Key stages in this project will be to implement a GAN using open source toolkits and inform image generation using an acoustic analysis of the music signal (e.g. by extracting features related to timbre, pitch, amplitude etc). It is anticipated that the system will be made available via a web service and will be evaluated by a small user group (and will therefore require ethics approval for user testing).

Key requirements

Upload audio as wav file (no need to support other formats) Select a number of keyframes generated by the GAN Provide options for what aspects of the sound file influence the video generation (sound level, frequency content, timbre) Investigate various mechanisms for making the video generation depend on sound quality (pre-process the input to the network, post-process the output from the network, change network parameters) We need a suitable image library for training the network and for use in the system; fairly abstract images (not faces) perhaps of landscape photographs, city scapes etc. For example: type “abstract art” into google image search, use a browser extension to download all the thumbnail images.
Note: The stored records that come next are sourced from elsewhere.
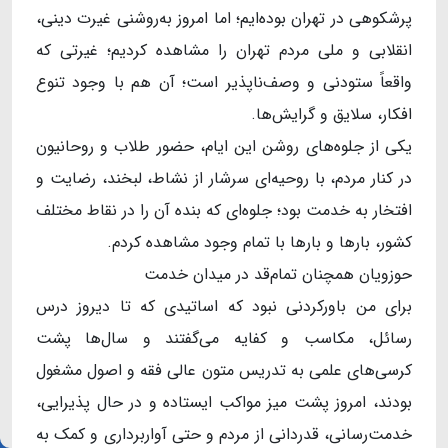
پرشکوهی در تهران بوده‌ایم؛ اما امروز به‌روشنی غیرت دینی،
انقلابی و ملی مردم تهران را مشاهده کردیم؛ غیرتی که
واقعاً ستودنی و وصف‌ناپذیر است؛ آن هم با وجود تنوع
افکار، سلایق و گرایش‌ها.
یکی از جلوه‌های روشن این ایام، حضور طلاب و روحانیون
در کنار مردم، با روحیه‌ای سرشار از نشاط، لبخند، رضایت و
افتخار به خدمت بود؛ جلوه‌ای که بنده آن را در نقاط مختلف
کشور، بارها و بارها با تمام وجود مشاهده کردم.
حوزویان همچنان تمام‌قد در میدان خدمت
برای من باورکردنی نبود که اساتیدی که تا دیروز درس
رسائل، مکاسب و کفایه می‌گفتند و سال‌ها پشت
کرسی‌های علمی به تدریس متون عالی فقه و اصول مشغول
بودند، امروز پشت میز مواکب ایستاده و در حال پذیرایی،
خدمت‌رسانی، قدردانی از مردم و حتی آواربرداری و کمک به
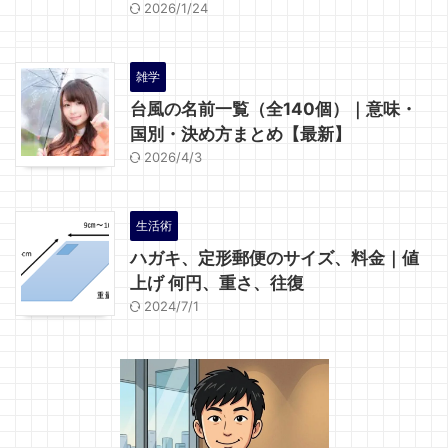
2026/1/24
雑学
台風の名前一覧（全140個）｜意味・
国別・決め方まとめ【最新】
2026/4/3
生活術
ハガキ、定形郵便のサイズ、料金｜値
上げ 何円、重さ、往復
2024/7/1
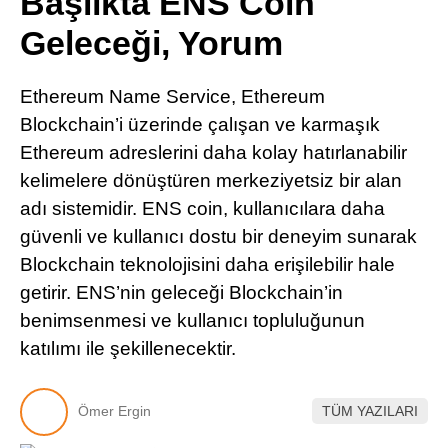
Başlıkta ENS Coin
Pinterest
Geleceği, Yorum
LinkedIn
Ethereum Name Service, Ethereum
Blockchain’i üzerinde çalışan ve karmaşık
Telegram
Ethereum adreslerini daha kolay hatırlanabilir
kelimelere dönüştüren merkeziyetsiz bir alan
adı sistemidir. ENS coin, kullanıcılara daha
güvenli ve kullanıcı dostu bir deneyim sunarak
Blockchain teknolojisini daha erişilebilir hale
getirir. ENS’nin geleceği Blockchain’in
benimsenmesi ve kullanıcı topluluğunun
katılımı ile şekillenecektir.
Ömer Ergin
TÜM YAZILARI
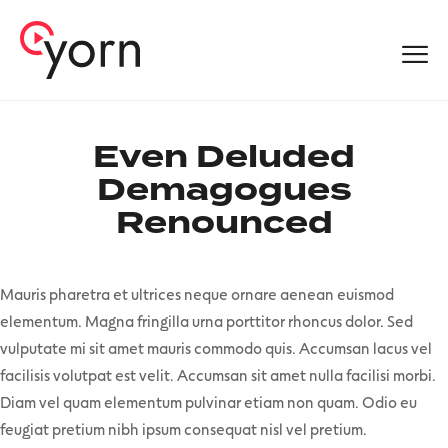
Even Deluded
Demagogues
Renounced
Mauris pharetra et ultrices neque ornare aenean euismod
elementum. Magna fringilla urna porttitor rhoncus dolor. Sed
vulputate mi sit amet mauris commodo quis. Accumsan lacus vel
facilisis volutpat est velit. Accumsan sit amet nulla facilisi morbi.
Diam vel quam elementum pulvinar etiam non quam. Odio eu
feugiat pretium nibh ipsum consequat nisl vel pretium.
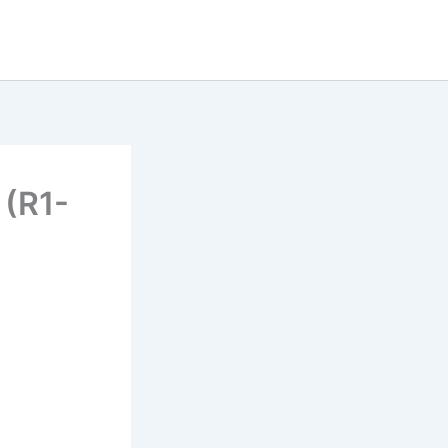
Tu cherches un super prono
now
pour le quinté ?
DECOUVRE LE MAINTENANT
(R1-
Maybe a number of different image sets for generation based on different themes (the network could be trained on more general image data) Ideally implement this within a web service so that users can upload a sound file and download the video Do video generation from the GAN output

Suggested split of work (open to discussion)

Qibin (MSc CS+SLP) Audio feature extraction

Daotan (MSc DA) GAN implementation


Usage

requirements:

pytorch>1.7.0
torchaudio
torchvision
librosa
ffmpeg-python

Before executing the program, please put the audio file to the 'resources/music' folder.

Command:

python main.py --help

outputs:

Auto music video generator

optional arguments:
  -h, --help            show this help message and exit
  --audio AUDIO         audio file path
  --model MODEL         the model used to generate the video (option: 'landscape', 'abstract', 'pretty_face', 'face512')
  --method METHOD       the method applied to the change of video (option: 'base' or 'hpss')
  --emphasize EMPHASIZE

The program uses the base generator and landscape GAN by default. If you don't want to make any customization, you can simply run:

python main.py --audio 'audio'

'audio' is the name of the audio file.